The trade body was keen to emphasise that despite the rise, this remains well below the levels seen between 2009 and 2014, when quarterly repossessions peaked at more than 13,000.
UK Finance suggested the rise was driven in part by a backlog of historic cases which are being processed in line with the FCA’s most recent guidance on borrowers with payment shortfalls.
It noted: “Lenders have been reviewing a large number of cases on an individual basis in line with this guidance, applying for possession only when all other options have been exhausted.”
While repossessions rose over the quarter, the number of residential mortgages in arrears of 2.5 per cent or more of the outstanding balance dropped four per cent to 76,580.
On buy to let, the number of deals in arrears rose by three per cent to 4,620. Of that, there were 1,200 in arrears of 10 per cent or more, up by 12 per cent from the same period last year.
UK Finance said: “While we are seeing mixed signs in buy-to-let arrears, these do not indicate a clear increasing trend at this stage. Additionally, increases are small and from a low base.”

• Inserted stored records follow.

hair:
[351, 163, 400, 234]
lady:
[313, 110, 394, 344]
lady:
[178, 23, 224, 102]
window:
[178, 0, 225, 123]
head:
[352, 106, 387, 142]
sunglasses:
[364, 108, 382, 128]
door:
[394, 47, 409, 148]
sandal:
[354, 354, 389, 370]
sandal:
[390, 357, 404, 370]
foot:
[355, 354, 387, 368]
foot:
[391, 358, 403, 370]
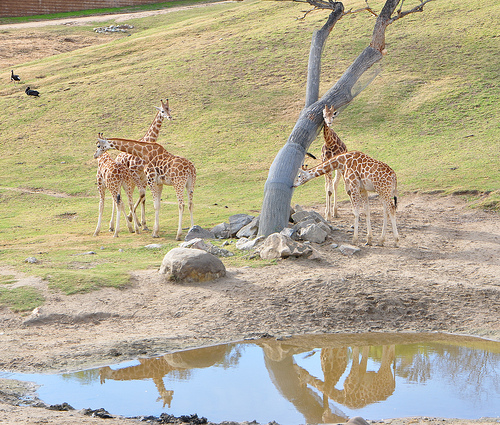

Jeremy Leaf, former residential chairman of the Royal Institution of Chartered Surveyors, said the softening of the housing market was reflected in the figures, “particularly for buy-to-let landlords who are falling into arrears from the pressure of tax and regulatory changes, as we might have expected.
“These figures also show that there is little appetite among lenders to repossess because they are not going to do too much better than the owners themselves in achieving a sale at a reasonable price.”